The situation of Yezidi women who gave birth to children as a result of sexual violence by IS requires the urgent attention of the national authorities and the international community. As a result of IS’s policies of systematic rape and sexual enslavement, Yezidi women gave birth to hundreds of children during their captivity.

Due to many factors, including the stance of the Yezidi Supreme Spiritual Council and the current legal framework of Iraq, which mandates that any child of a Muslim or “unknown” father be registered as Muslim, these children have been largely denied a place within the Yezidi community. These women have therefore been forced into either keeping their children but giving up their families and community, or giving up their children but reuniting with their families and community.

According to civil society activists and staff members of local and international humanitarian organizations, the Yezidi community’s response to this issue has been mixed.

While many in the community strictly oppose accepting children born of sexual violence, others would be willing to accept them, especially if given a positive signal by religious authorities.

Still others feel compassion and sympathy for these women and children and believe they should be supported, but given the edicts of Yezidism, cannot see a place for them within the community.

Many of these women are in desperate situations, in some cases experiencing severe mental anguish after being forced to separate from their children, and in others, remaining in IDP camps or with IS captors to avoid giving up their children.

Several such women interviewed by Amnesty International said they were pressured, coerced and even deceived into leaving their children behind by family members or by individuals or groups who work to reunite captured Yezidi women and children with their families.

They also said they were falsely assured that they would be able to visit or reunite with their children at a later stage.

Hanan, a 24-year-old survivor of IS captivity, told Amnesty International: “My uncle was promising on his honour and dignity that whenever I wanted, I would visit my daughter.

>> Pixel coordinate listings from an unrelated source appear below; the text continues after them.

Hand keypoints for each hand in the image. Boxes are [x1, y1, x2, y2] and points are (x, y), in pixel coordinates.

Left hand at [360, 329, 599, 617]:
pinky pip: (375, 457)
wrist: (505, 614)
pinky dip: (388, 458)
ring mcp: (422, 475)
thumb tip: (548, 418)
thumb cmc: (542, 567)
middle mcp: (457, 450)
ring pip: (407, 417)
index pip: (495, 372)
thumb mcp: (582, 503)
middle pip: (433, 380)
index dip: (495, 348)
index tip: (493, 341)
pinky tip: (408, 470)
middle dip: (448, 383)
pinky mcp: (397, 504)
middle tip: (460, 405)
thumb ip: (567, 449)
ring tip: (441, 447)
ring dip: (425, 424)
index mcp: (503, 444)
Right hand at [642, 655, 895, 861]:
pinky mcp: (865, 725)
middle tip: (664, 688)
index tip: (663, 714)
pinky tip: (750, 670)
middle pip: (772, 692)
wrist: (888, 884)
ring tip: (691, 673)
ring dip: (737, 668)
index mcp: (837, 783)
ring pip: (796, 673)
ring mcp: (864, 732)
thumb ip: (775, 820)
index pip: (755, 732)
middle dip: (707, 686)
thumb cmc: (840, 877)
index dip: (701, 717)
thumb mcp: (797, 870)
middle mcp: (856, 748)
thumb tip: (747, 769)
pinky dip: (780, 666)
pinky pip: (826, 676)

I went to the orphanage to leave her. When I left her, I was shouting at them, ‘Don’t give my daughter to anyone.

I will come back every week, every month – this is temporary!’ When I saw my uncle, his first words were, ‘Forget your daughter.’”

Sana, a 22-year-old survivor of IS captivity, took her daughter with her to an IDP camp, but was forced to give her up after she received repeated death threats. She said: “I took her to the office [of a local NGO], and they said to leave my daughter... They said: ‘We will be the father and the mother for her.’ In that moment, it felt like my backbone broke. My whole body collapsed.”

All of the five women interviewed who were separated from their children said they did not have access to their children, or any way of communicating with or receiving news about them.

They also said that they were unable to speak with their families or community about their desire to reunite with their children, due to fears for their own safety.

The trauma these women experience from being separated from their children is therefore compounded by further distress: many were forced to leave their children or were deceived into giving them up; they have no means of contacting them; they have no news of their welfare; they often cannot share feelings of anguish with others in their families or community; they have no psychosocial support on this issue; and they have no help in reuniting with their children and see little prospect of this ever happening.

Several of the women interviewed said they had attempted to commit suicide. Some had tried to do so more than once. All pleaded for the international community and national authorities to act quickly, as they found their current situations unbearable. Janan, a 22-year-old survivor of IS captivity, told Amnesty International:

“I want to tell my community and everyone in the world, please accept us, and accept our children. We are survivors of IS. Imagine the pain we have seen... I didn’t want to have a baby from these people. I was forced to have a son. I would never ask to be reunited with his father, but I need to be reunited with my son.”